Zluri offers an advanced access review solution that automates your audit/assessment process with just a few clicks. Here’s how it works. 

Your team needs to detail a few actions that will be performed by Zluri during the review, such as – specifying the apps (apps that hold CHD) that need to be reviewed, user type, and actions that need to be performed when anomalies are detected. Once all the details are specified, Zluri automatically conducts a thorough review of the app and users who have access to it. If any anomalies are detected, they are auto-remediated without needing any manual intervention. Finally, it generates a detailed UAR report outlining its actions to ensure only authorized users hold access to the app that stores CHD. The best part is that you can review the report, fill out a self-assessment questionnaire (SAQ), and directly submit the SAQ to the PCI DSS Security Standard Council (PCI DSS SSC) to attain compliance certification.

To learn more about how Zluri conducts reviews, you can quickly go through this access review tour.

https://www.zluri.com/access-reviews/salesforce 

Also Read: 3 Ways User Access Review Helps Comply With PCI DSS

Frequently Asked Questions (FAQs)

1. What Is The Difference Between the PCI DSS Self Assessment Questionnaire (SAQ) and the Report On Compliance (RoC)?

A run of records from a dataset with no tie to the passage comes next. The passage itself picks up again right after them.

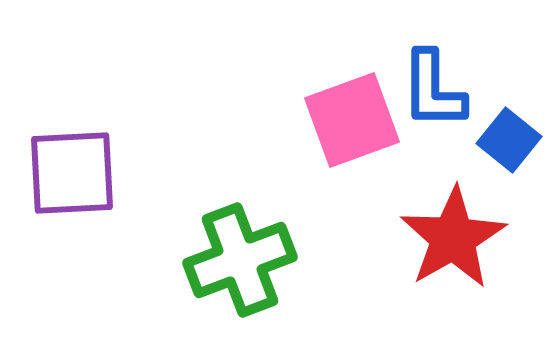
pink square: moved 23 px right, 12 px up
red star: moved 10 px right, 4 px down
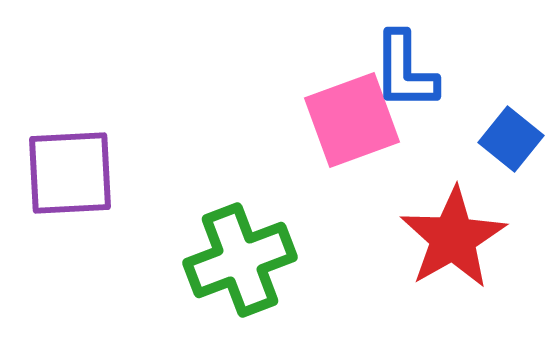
blue L-shape: moved 28 px left, 19 px up
blue square: moved 2 px right, 1 px up
purple square: moved 2 px left
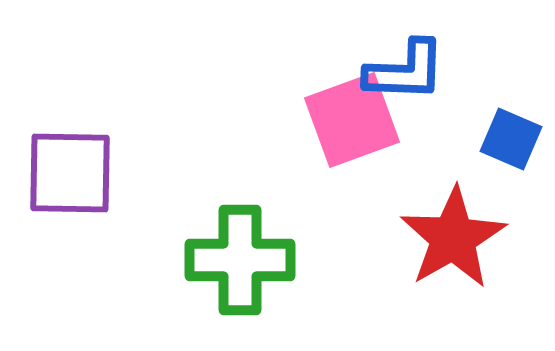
blue L-shape: rotated 88 degrees counterclockwise
blue square: rotated 16 degrees counterclockwise
purple square: rotated 4 degrees clockwise
green cross: rotated 21 degrees clockwise
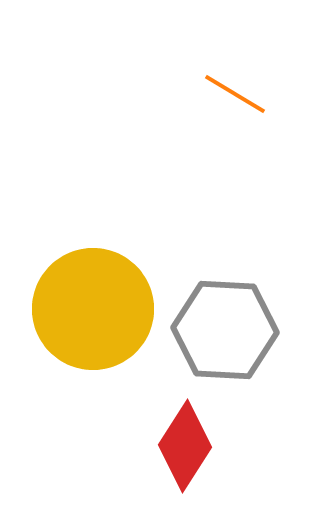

SAQ is an official document filled out by the organization's internal staff after an internal assessment (in this case, the internal security assessor performs an audit). RoC is a piece of an official report that a third-party qualified security assessor fills out after an on-site audit. Also, small and mid-level merchants/organizations generally submit annual self-assessment questionnaire forms. Meanwhile, annual reports on compliance are solely submitted by large merchants/organizations.

2. What Happens If You Choose Not To Comply With Mandatory Requirements Set For PCI DSS Levels?

If you decide not to comply with the requirements set for PCI DSS levels, then you will have to pay hefty non-compliance penalties. For instance, if your organization falls in the PCI DSS merchant level 1 category, you will have to pay between $10,000 to $100,000 for non-compliance. Or, if your organization comes under PCI DSS merchant level 2, then you will have to pay between $5,000 to $50,000 for non-compliance. Not that the penalty charges will vary depending on how long you have stayed non-compliant.